Turning over in my mind this fantasy about the sedge-bird, as we lingered under the willow bower, I found the old ferryman looking at me with a strangely reminiscent eye. It flashed across me that long ago, when all days were as good as market days to us, I had put before him just these thoughts, and had received his silent, amused concurrence in them. Then there had been no chance of inconvenient application; but now—I sat bolt upright and looked closer at him. I was beaten at this talk of eyes. I harked back to the old safe path with which I was familiar. He had turned away now, and did not revert his glance though my hand was upon his arm.
‘Why, why did you do it, Runridge?’ I blurted out, almost as forlornly as the sedge-bird. ‘You never minded living alone! You were happy enough! And I—I—’
He was looking at me straightly enough now.
‘Do it?’ His breath whistled in through his set teeth. ‘Do it—did ye say? I do it?—never! ’A did it hersel’! Kind o’ mesmerised, I wur. Never rightly knowed as ’twur done, till ’twur all ower. But there ’tis i’ th’ book, an’ no gettin’ ower it now. Ah! well, well! purty near time we was skorkin’ hoame-along, bean’t it? Gie tired women-folk a could kettle for welcome, an’ ’tis trouble wi’out end.’
III
Whitsuntide has fallen early this year, and that seems to me always the fittest thing.
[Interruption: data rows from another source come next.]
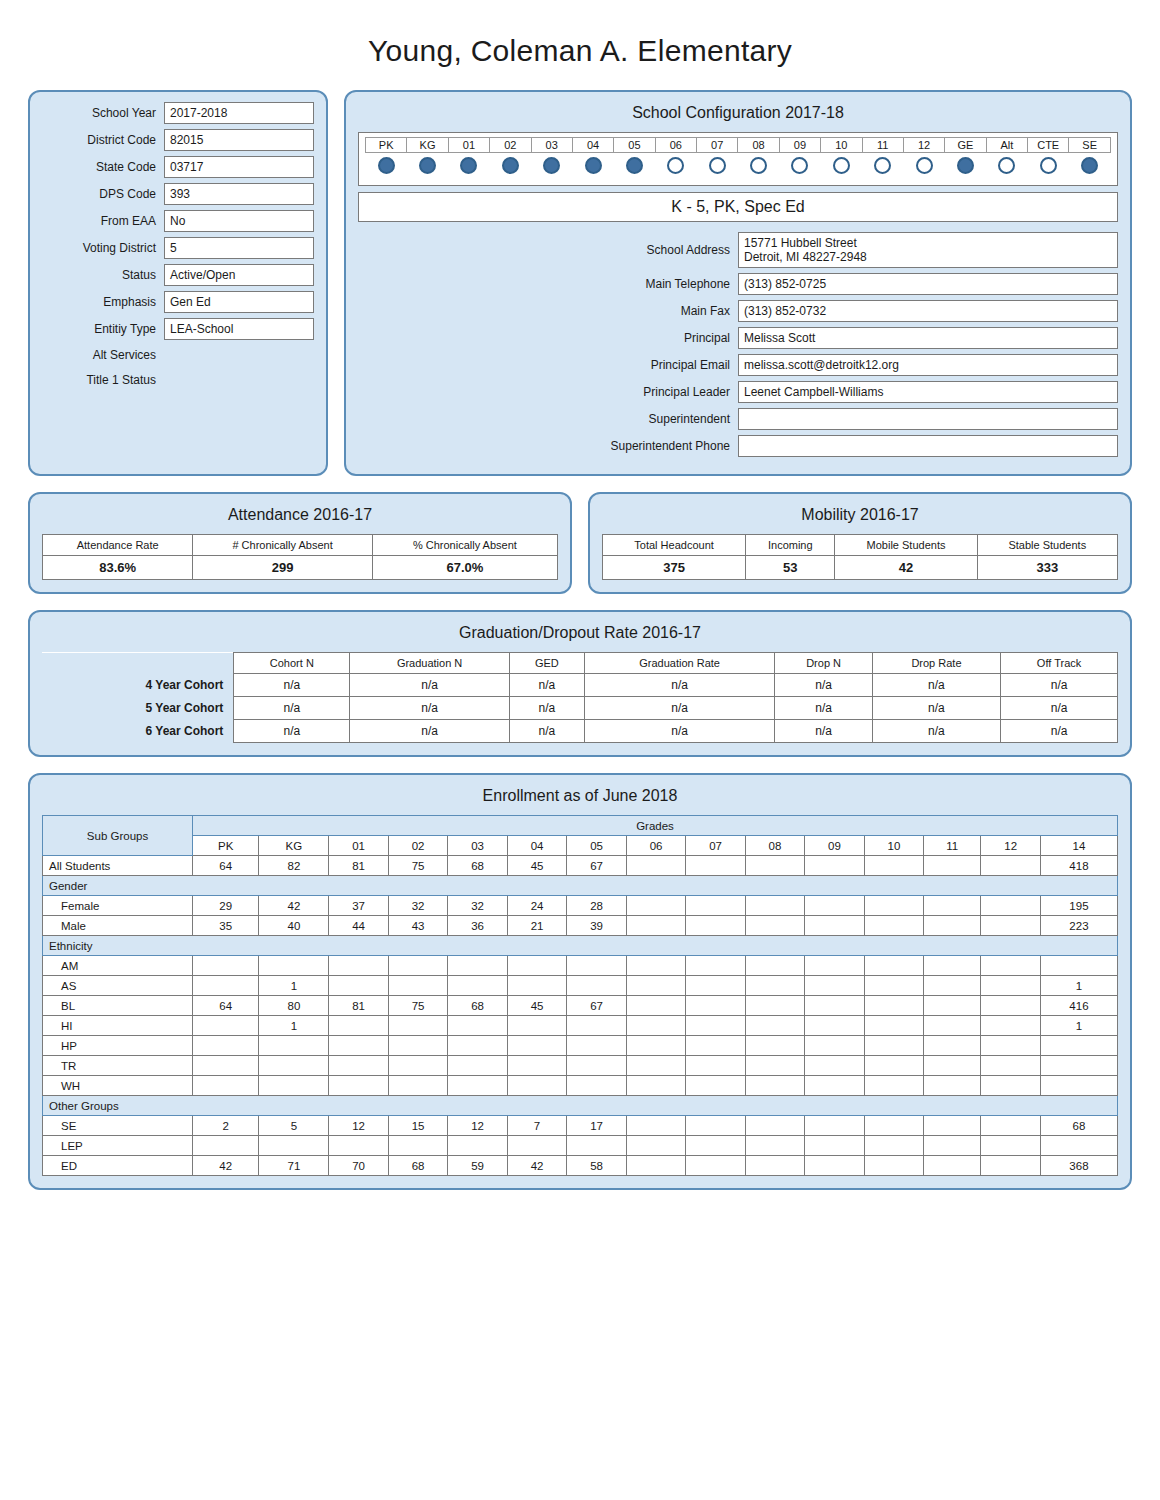Young, Coleman A. Elementary
School Year
2017-2018
District Code
82015
State Code
03717
DPS Code
393
From EAA
No
Voting District
5
Status
Active/Open
Emphasis
Gen Ed
Entitiy Type
LEA-School
Alt Services
Title 1 Status
School Configuration 2017-18
| PK | KG | 01 | 02 | 03 | 04 | 05 | 06 | 07 | 08 | 09 | 10 | 11 | 12 | GE | Alt | CTE | SE |
| --- | --- | --- | --- | --- | --- | --- | --- | --- | --- | --- | --- | --- | --- | --- | --- | --- | --- |
K - 5, PK, Spec Ed
School Address
15771 Hubbell Street
Detroit, MI 48227-2948
Main Telephone
(313) 852-0725
Main Fax
(313) 852-0732
Principal
Melissa Scott
Principal Email
melissa.scott@detroitk12.org
Principal Leader
Leenet Campbell-Williams
Superintendent
Superintendent Phone
Attendance 2016-17
| Attendance Rate | # Chronically Absent | % Chronically Absent |
| --- | --- | --- |
| 83.6% | 299 | 67.0% |
Mobility 2016-17
| Total Headcount | Incoming | Mobile Students | Stable Students |
| --- | --- | --- | --- |
| 375 | 53 | 42 | 333 |
Graduation/Dropout Rate 2016-17
| | Cohort N | Graduation N | GED | Graduation Rate | Drop N | Drop Rate | Off Track |
| --- | --- | --- | --- | --- | --- | --- | --- |
| 4 Year Cohort | n/a | n/a | n/a | n/a | n/a | n/a | n/a |
| 5 Year Cohort | n/a | n/a | n/a | n/a | n/a | n/a | n/a |
| 6 Year Cohort | n/a | n/a | n/a | n/a | n/a | n/a | n/a |
Enrollment as of June 2018
| Sub Groups | Grades |
| --- | --- |
| PK | KG | 01 | 02 | 03 | 04 | 05 | 06 | 07 | 08 | 09 | 10 | 11 | 12 | 14 |
| All Students | 64 | 82 | 81 | 75 | 68 | 45 | 67 | | | | | | | | 418 |
| Gender |
| Female | 29 | 42 | 37 | 32 | 32 | 24 | 28 | | | | | | | | 195 |
| Male | 35 | 40 | 44 | 43 | 36 | 21 | 39 | | | | | | | | 223 |
| Ethnicity |
| AM | | | | | | | | | | | | | | | |
| AS | | 1 | | | | | | | | | | | | | 1 |
| BL | 64 | 80 | 81 | 75 | 68 | 45 | 67 | | | | | | | | 416 |
| HI | | 1 | | | | | | | | | | | | | 1 |
| HP | | | | | | | | | | | | | | | |
| TR | | | | | | | | | | | | | | | |
| WH | | | | | | | | | | | | | | | |
| Other Groups |
| SE | 2 | 5 | 12 | 15 | 12 | 7 | 17 | | | | | | | | 68 |
| LEP | | | | | | | | | | | | | | | |
| ED | 42 | 71 | 70 | 68 | 59 | 42 | 58 | | | | | | | | 368 |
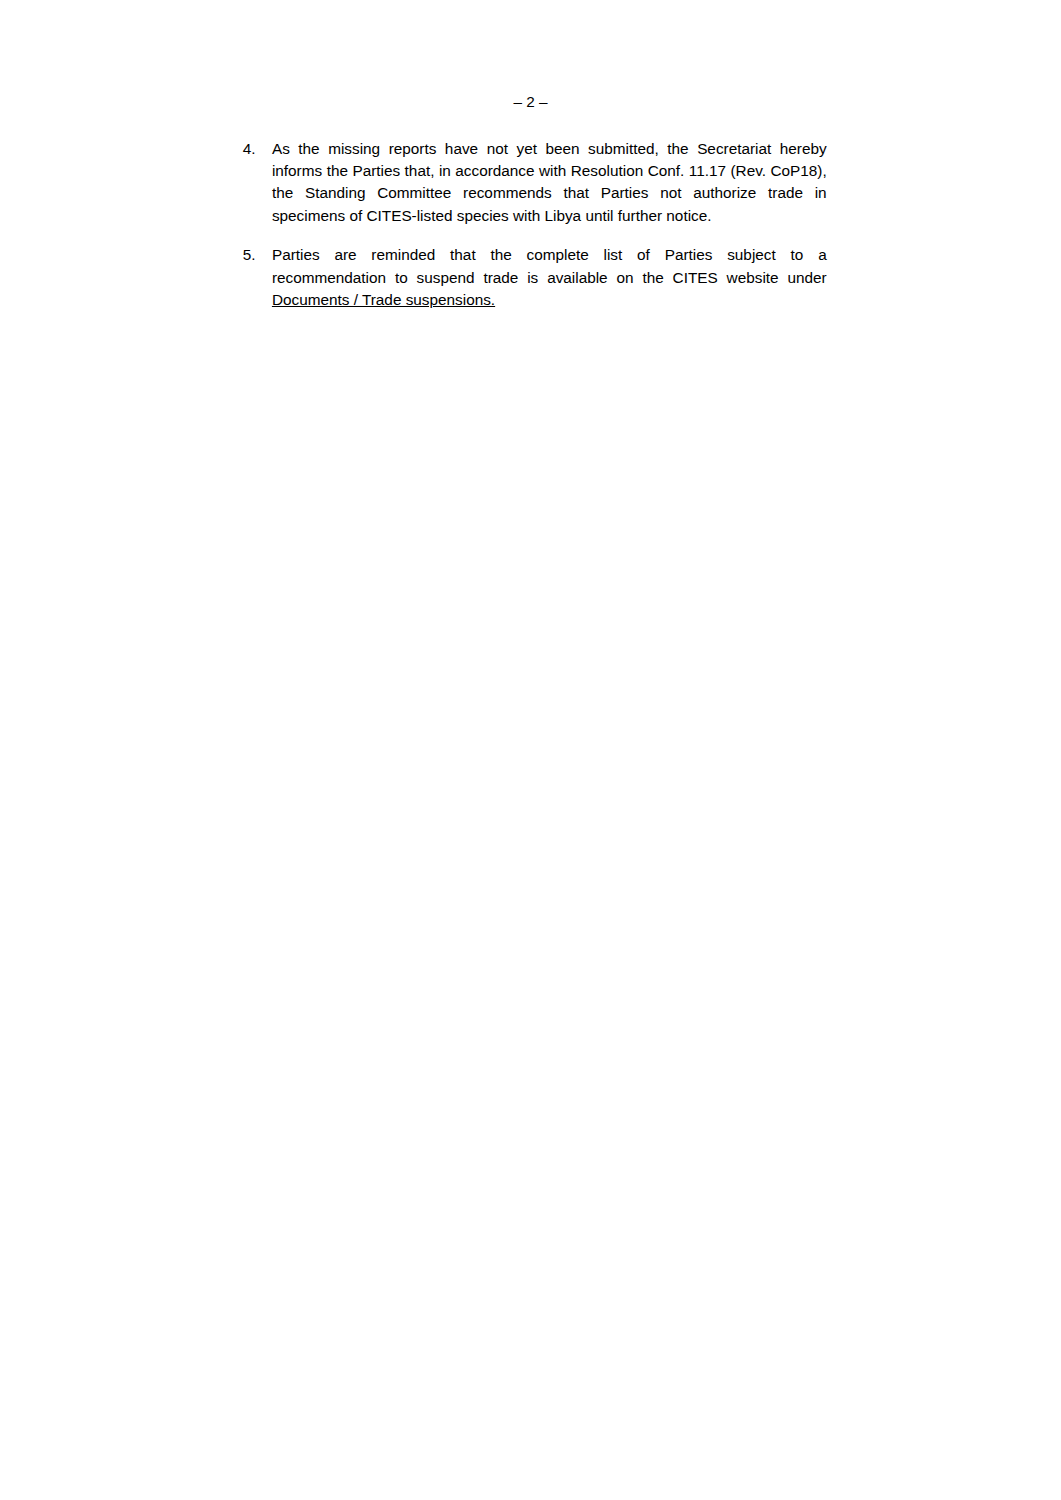– 2 –
4. As the missing reports have not yet been submitted, the Secretariat hereby informs the Parties that, in accordance with Resolution Conf. 11.17 (Rev. CoP18), the Standing Committee recommends that Parties not authorize trade in specimens of CITES-listed species with Libya until further notice.
5. Parties are reminded that the complete list of Parties subject to a recommendation to suspend trade is available on the CITES website under Documents / Trade suspensions.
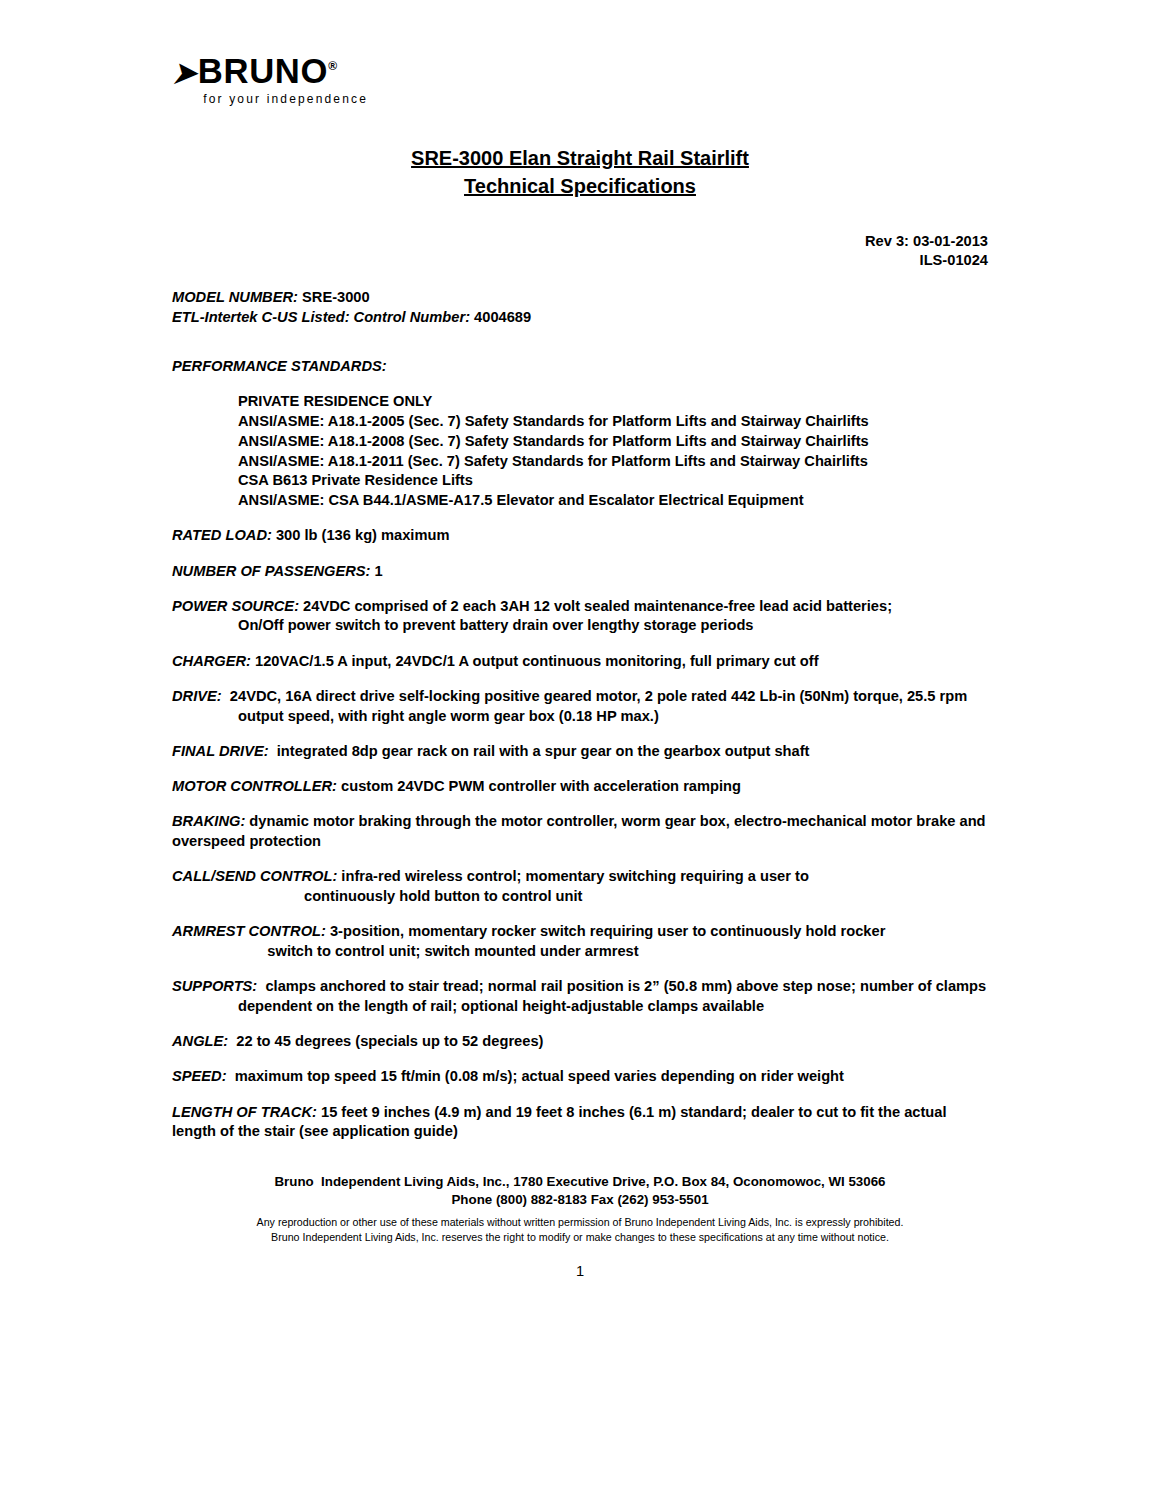➤BRUNO® for your independence
SRE-3000 Elan Straight Rail Stairlift
Technical Specifications
Rev 3: 03-01-2013
ILS-01024
MODEL NUMBER: SRE-3000
ETL-Intertek C-US Listed: Control Number: 4004689
PERFORMANCE STANDARDS:
PRIVATE RESIDENCE ONLY
ANSI/ASME: A18.1-2005 (Sec. 7) Safety Standards for Platform Lifts and Stairway Chairlifts
ANSI/ASME: A18.1-2008 (Sec. 7) Safety Standards for Platform Lifts and Stairway Chairlifts
ANSI/ASME: A18.1-2011 (Sec. 7) Safety Standards for Platform Lifts and Stairway Chairlifts
CSA B613 Private Residence Lifts
ANSI/ASME: CSA B44.1/ASME-A17.5 Elevator and Escalator Electrical Equipment
RATED LOAD: 300 lb (136 kg) maximum
NUMBER OF PASSENGERS: 1
POWER SOURCE: 24VDC comprised of 2 each 3AH 12 volt sealed maintenance-free lead acid batteries;
On/Off power switch to prevent battery drain over lengthy storage periods
CHARGER: 120VAC/1.5 A input, 24VDC/1 A output continuous monitoring, full primary cut off
DRIVE: 24VDC, 16A direct drive self-locking positive geared motor, 2 pole rated 442 Lb-in (50Nm) torque, 25.5 rpm output speed, with right angle worm gear box (0.18 HP max.)
FINAL DRIVE: integrated 8dp gear rack on rail with a spur gear on the gearbox output shaft
MOTOR CONTROLLER: custom 24VDC PWM controller with acceleration ramping
BRAKING: dynamic motor braking through the motor controller, worm gear box, electro-mechanical motor brake and overspeed protection
CALL/SEND CONTROL: infra-red wireless control; momentary switching requiring a user to
continuously hold button to control unit
ARMREST CONTROL: 3-position, momentary rocker switch requiring user to continuously hold rocker
switch to control unit; switch mounted under armrest
SUPPORTS: clamps anchored to stair tread; normal rail position is 2” (50.8 mm) above step nose; number of clamps dependent on the length of rail; optional height-adjustable clamps available
ANGLE: 22 to 45 degrees (specials up to 52 degrees)
SPEED: maximum top speed 15 ft/min (0.08 m/s); actual speed varies depending on rider weight
LENGTH OF TRACK: 15 feet 9 inches (4.9 m) and 19 feet 8 inches (6.1 m) standard; dealer to cut to fit the actual length of the stair (see application guide)
Bruno Independent Living Aids, Inc., 1780 Executive Drive, P.O. Box 84, Oconomowoc, WI 53066
Phone (800) 882-8183 Fax (262) 953-5501
Any reproduction or other use of these materials without written permission of Bruno Independent Living Aids, Inc. is expressly prohibited.
Bruno Independent Living Aids, Inc. reserves the right to modify or make changes to these specifications at any time without notice.
1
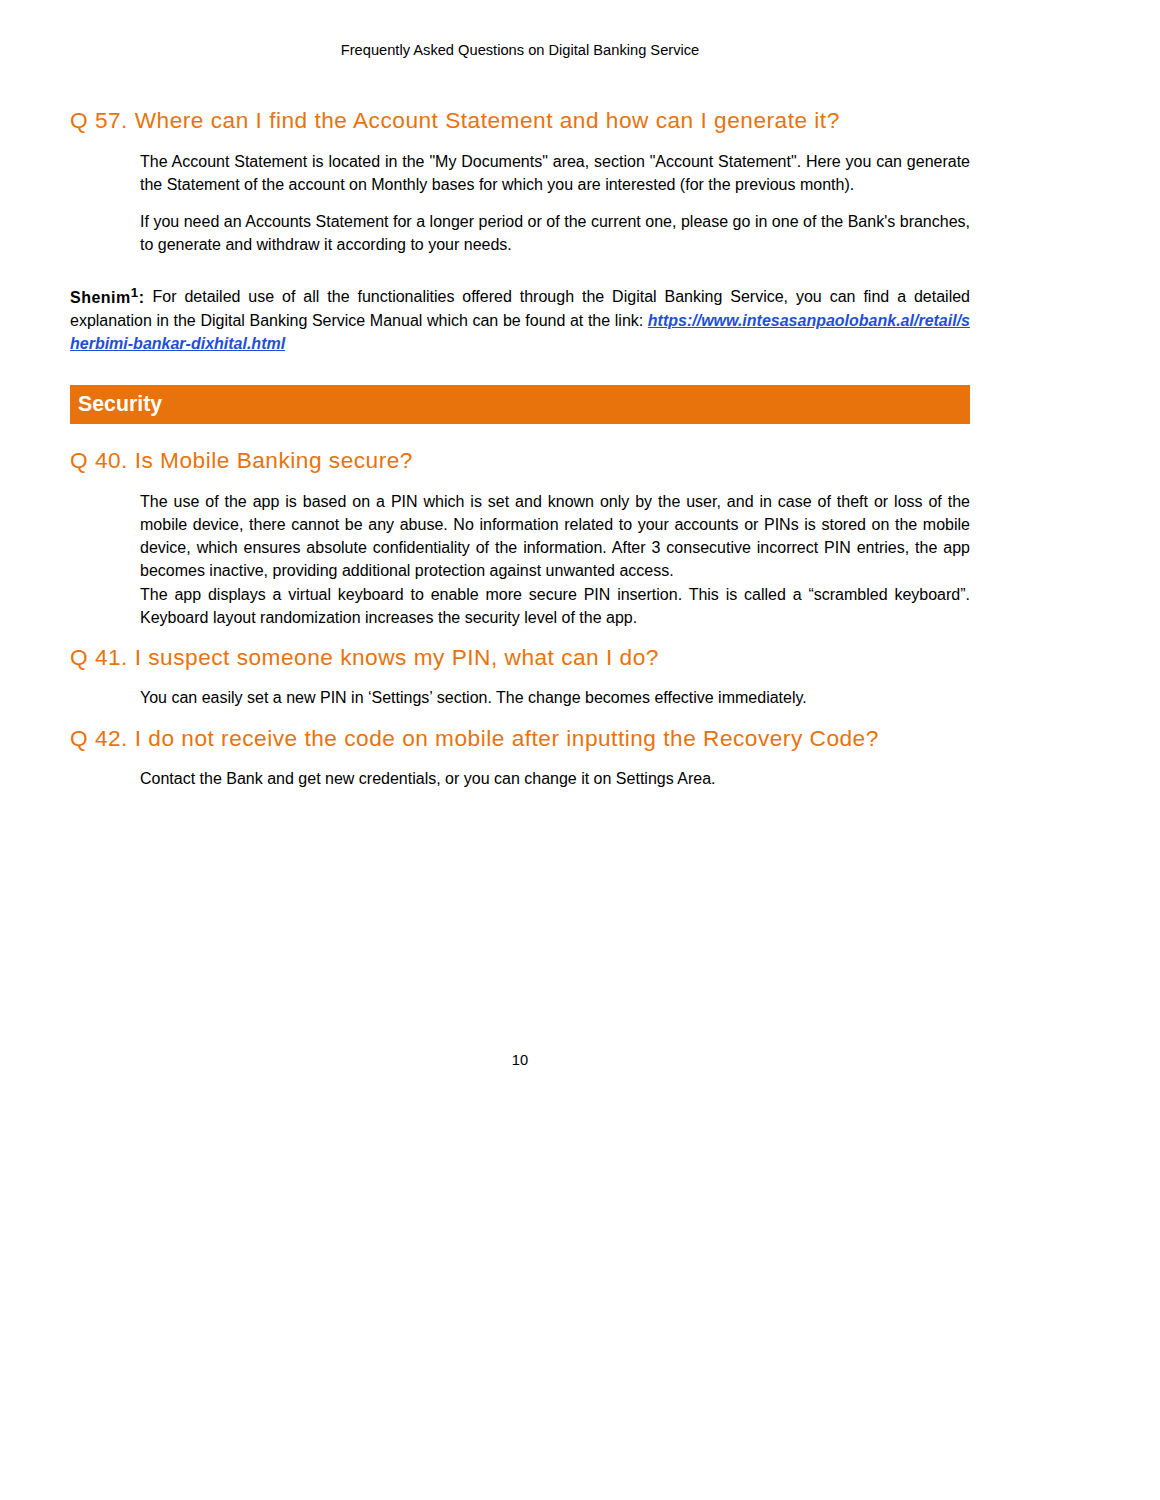Frequently Asked Questions on Digital Banking Service
Q 57. Where can I find the Account Statement and how can I generate it?
The Account Statement is located in the "My Documents" area, section "Account Statement". Here you can generate the Statement of the account on Monthly bases for which you are interested (for the previous month).
If you need an Accounts Statement for a longer period or of the current one, please go in one of the Bank's branches, to generate and withdraw it according to your needs.
Shenim1: For detailed use of all the functionalities offered through the Digital Banking Service, you can find a detailed explanation in the Digital Banking Service Manual which can be found at the link: https://www.intesasanpaolobank.al/retail/sherbimi-bankar-dixhital.html
Security
Q 40. Is Mobile Banking secure?
The use of the app is based on a PIN which is set and known only by the user, and in case of theft or loss of the mobile device, there cannot be any abuse. No information related to your accounts or PINs is stored on the mobile device, which ensures absolute confidentiality of the information. After 3 consecutive incorrect PIN entries, the app becomes inactive, providing additional protection against unwanted access.
The app displays a virtual keyboard to enable more secure PIN insertion. This is called a “scrambled keyboard”. Keyboard layout randomization increases the security level of the app.
Q 41. I suspect someone knows my PIN, what can I do?
You can easily set a new PIN in ‘Settings’ section. The change becomes effective immediately.
Q 42. I do not receive the code on mobile after inputting the Recovery Code?
Contact the Bank and get new credentials, or you can change it on Settings Area.
10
It should come, as it has come now, at the full fair tide of the spring, when the apple-blossom, last ebullition of the year’s youth, is at the zenith of its glory, and summer is still only a promise yet to be fulfilled.
Whitsunday in Windlecombe, to all average folk, at least, excels in importance every other day in the year, Christmas Day alone excepted. There is neither man, woman, nor child in the parish, with the ability to get to church, but arrives there somehow and sometime during the day. For the old vicar, from his early communion service to the time he gives the benediction at close of evensong, it is a day of ceaseless action and exaltation. Every Whitsunday—when, in fulfilment of an ancient compact between us, I go to the vicarage to share the last light of day with him alone—I find him sitting in the little summer-house at the foot of the garden, radiantly happy, yet tired as a navigator, and hoarse as a crow. What befalls the curate at the end of this arduous day no one knows; for he is never visible after the final service. But Miss Sweet is said to pervade the neighbourhood of his lodging like an unquiet ghost far into the twilight, waylaying his housekeeper with offers of night-socks and eau-de-cologne.